Many publications list yellow cabomba as Cabomba aquatica and green cabomba as Cabomba carolinia. C. aquatica grows in the tropics of the Americas and is reputed to be a more difficult species than C. carolinia which grows in temperate areas. Most websites I have found do not list discriptions of aquatica or sell it. I have it in one of my tanks and would agree that it is not an easy plant.


----------



## bereninga (Mar 18, 2006)

The trouble I have w/ my cabomba is that it's hard to keep free of debris and to keep the leaves looking fine and feathery. But they've been looking better lately and are growing pretty quickly.

I guess my question wasn't specific enough. I'd like to know how to tell the difference visually. Sorry for the vagueness. Maybe posting a picture would be better to determine if this is cabomba caroliniana or cabomba aquatica.


----------



## spdskr (Nov 14, 2005)

I have been uable to find any meristic data links to send you regarding differences between the two species leaves. Web sources only mention the differences between flower color, with C. aquatica having yellow flowers and C. caroliniana having white flowers. I will check in my plant ID book tonight when I get home if no one reponds here sooner. The plants in your photos do not look exactly like my aquatica, but also do not look as dark as the caroliniana I have seen either  .


----------



## spdskr (Nov 14, 2005)

So here is what I found in my favorite aquarium plant/fish book. C. aquatica leaves are made up of 150-200 segments only some 0.4mm wide, with no veins or other markings. The leaves are a light green color. Flowers are yellow. C. caroliniana has both delicate and coarse leaved varieties with 80-150 leaflets 0.4-1mm wide and 20-60 leaflets 1-1.8mm wide respectively. Leaflets are wider at the tip than at the bottom, have no destinctive veins and often bear some reddish spots or lines. Flowers are white with a yellow center. Some C. caroliniana varieties have leaves with green upper sides and silvery under sides. (van Ramshorst, J. D., 1978. Aquarium Encyclopedia of Tropical Freshwater Fish. HP Books, Inc.)

I hope this helps with your ID. I'm guessing you have some type of caroliniana since it is a more variable species.


----------



## bereninga (Mar 18, 2006)

Thanks so much for the info, spdskr. Yeah, I tried to look for physical differences between the two species, but haven't found any other than the color of the flowers. But that info about the leaves is pretty interesting.

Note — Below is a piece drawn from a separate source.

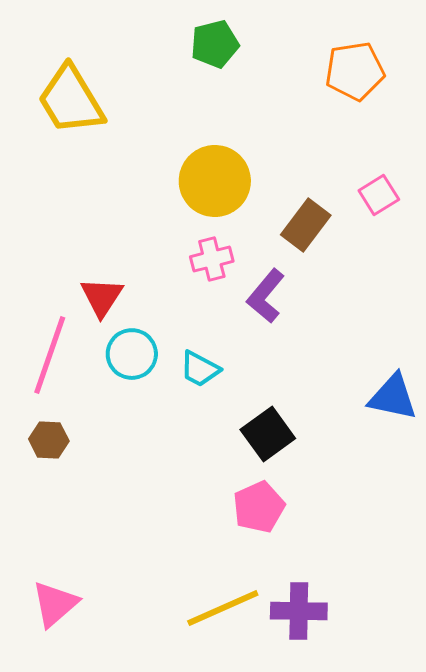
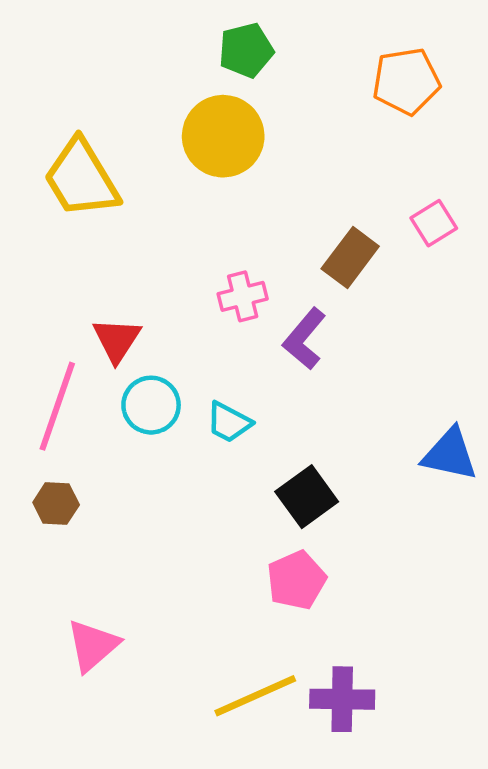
yellow trapezoid: (71, 100) -> (81, 179), moved
yellow circle: (215, 181) -> (223, 136), moved
pink triangle: (55, 604) -> (93, 645), moved

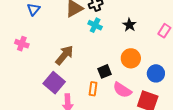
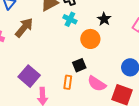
brown arrow: (64, 55) -> (24, 28), moved
orange circle: (131, 58) -> (90, 39), moved

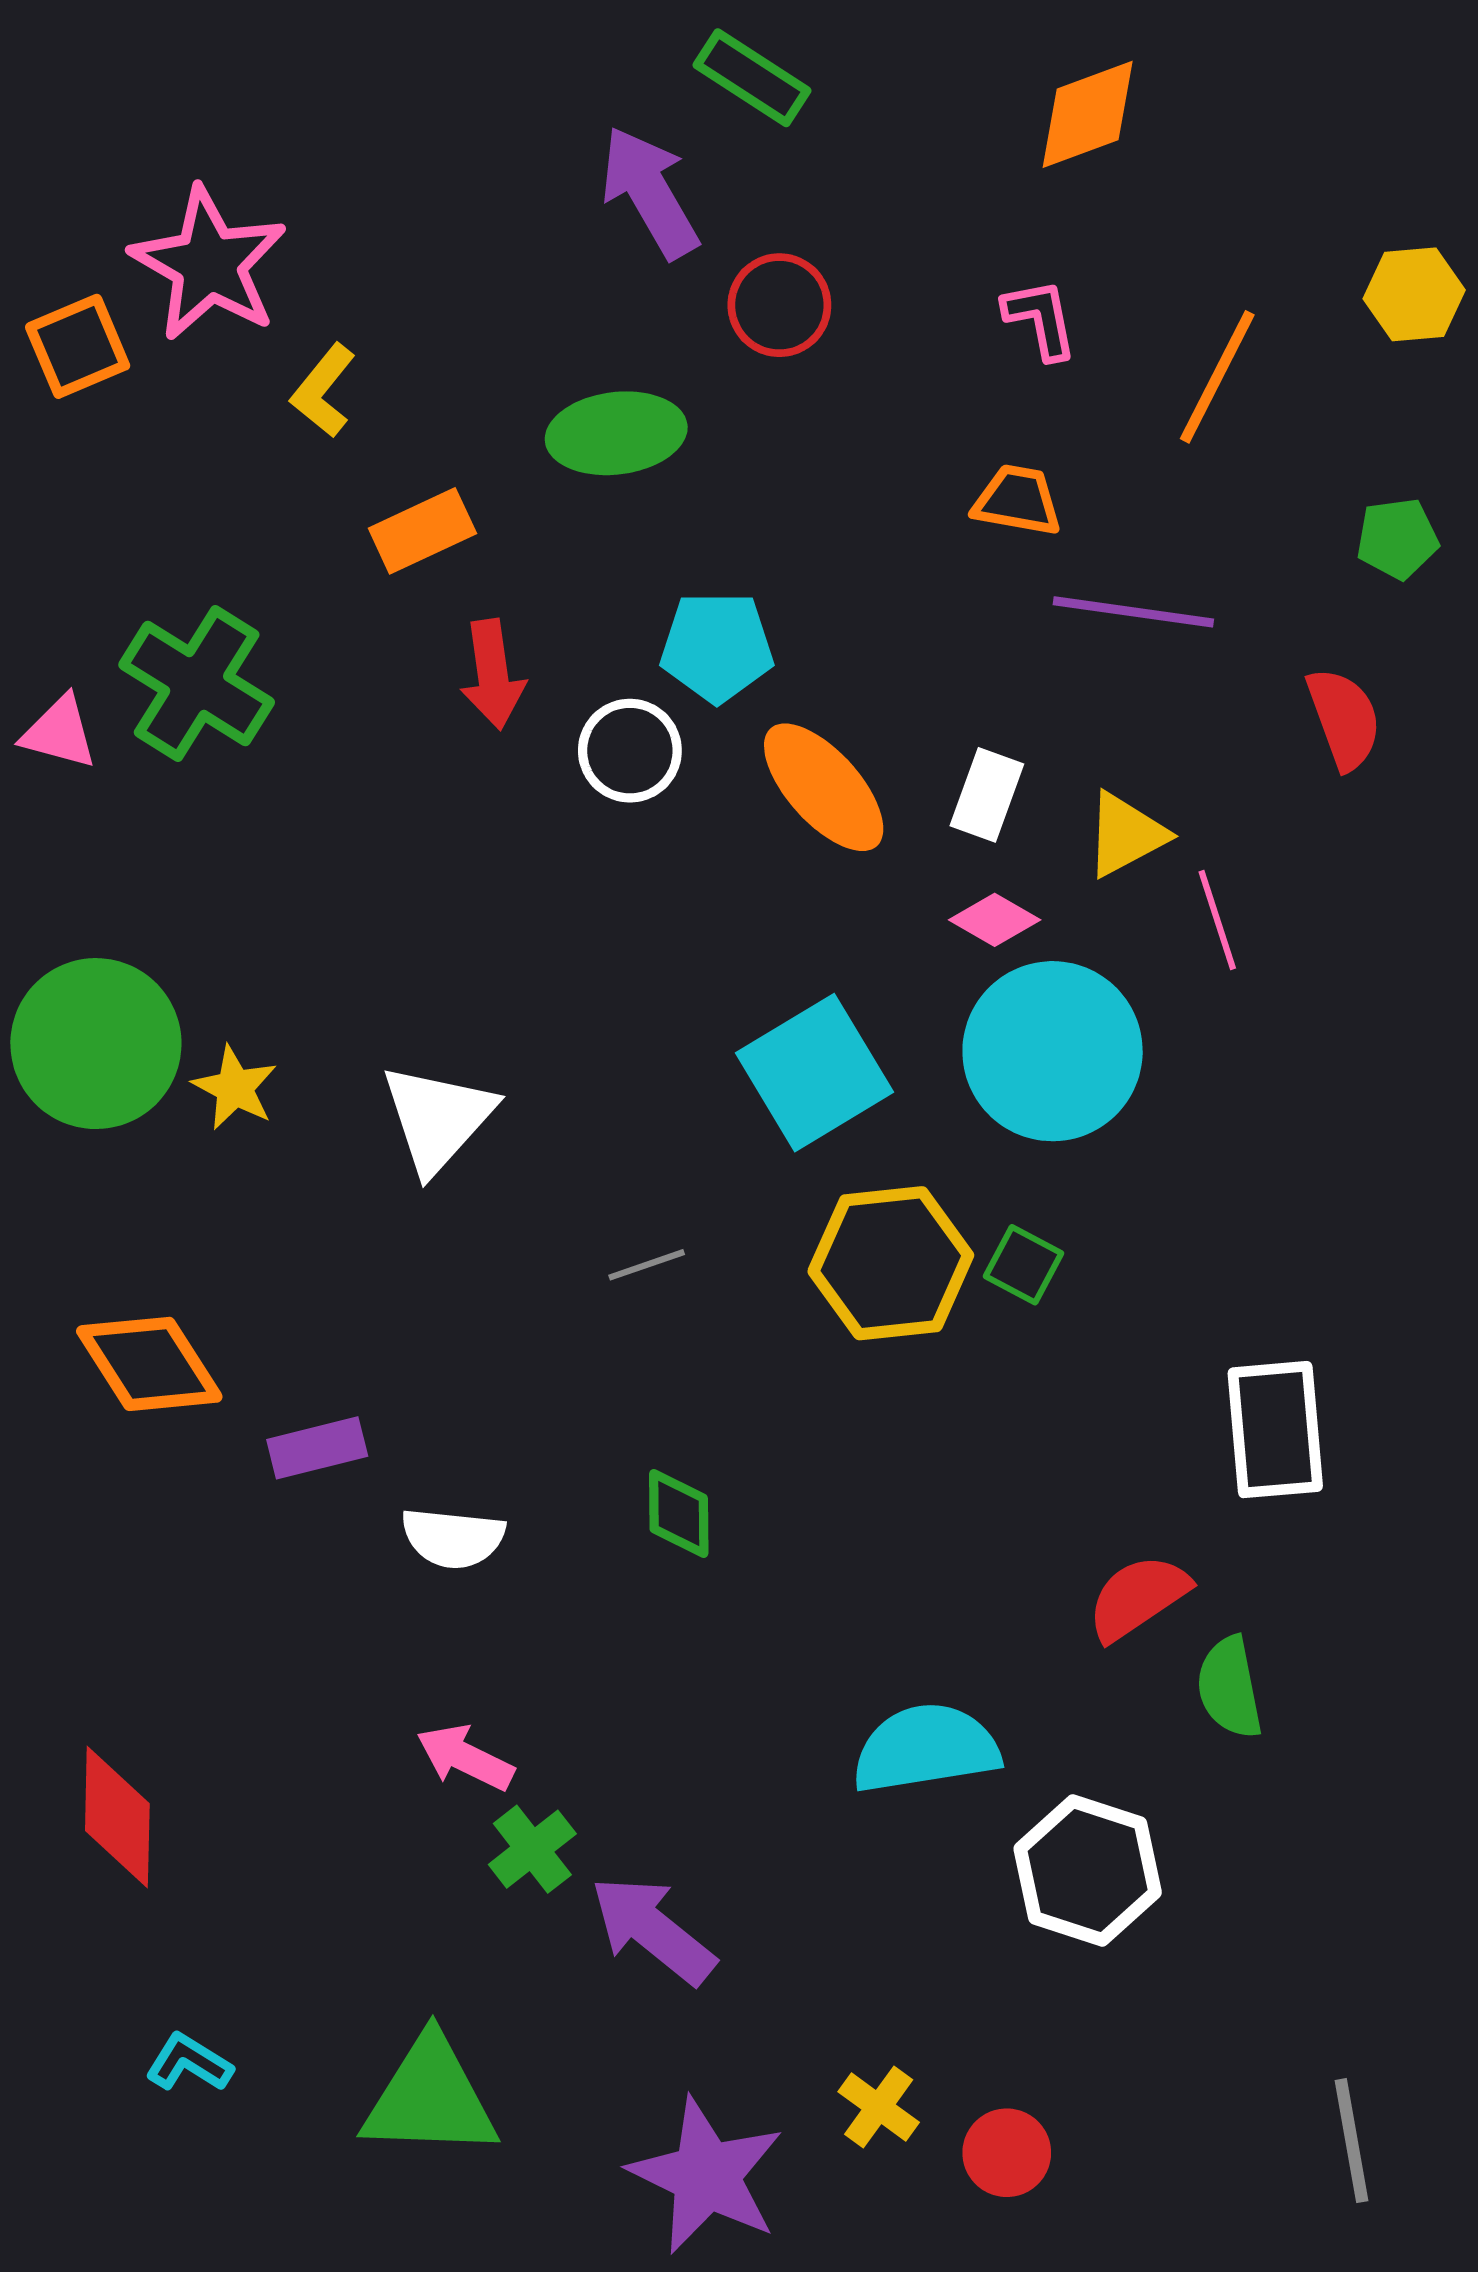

I can't really measure 0.4mm w/ a ruler or anything because that is really thin! It sounds like cabomba aquatica has finer and bushier leaves than caroliniana. I believe that the cabomba I have sound like the last description, with the 20-60, 1mm-1.8mm leaflets.

Just by observation though, compared to caroliniana, the kind in my tank are definitely lighter in color and have thicker leaflets.

The most definite answer would be if I can get them to flower and then see the color of the flowers. But it seems like it is difficult to get them to flower at all. How can I do this?


----------



## turbosaurus (Nov 19, 2005)

I think that picture is Carolina. I have had both and in my tank, but currenly only kept the aquatica. My visual experience matches what spdskr's research found. To me the aquatica looks MUCH lighter in color- its actually yellow in my tank- or at least a pale tan color, much finer leaf segments than carolina and a lot more of them. It looks like cotton candy or smoke from a short distance away- nothing like the clear definition to the carolina, Finally the aquatica didn't get leggy with large internodal spaces. YMMV


----------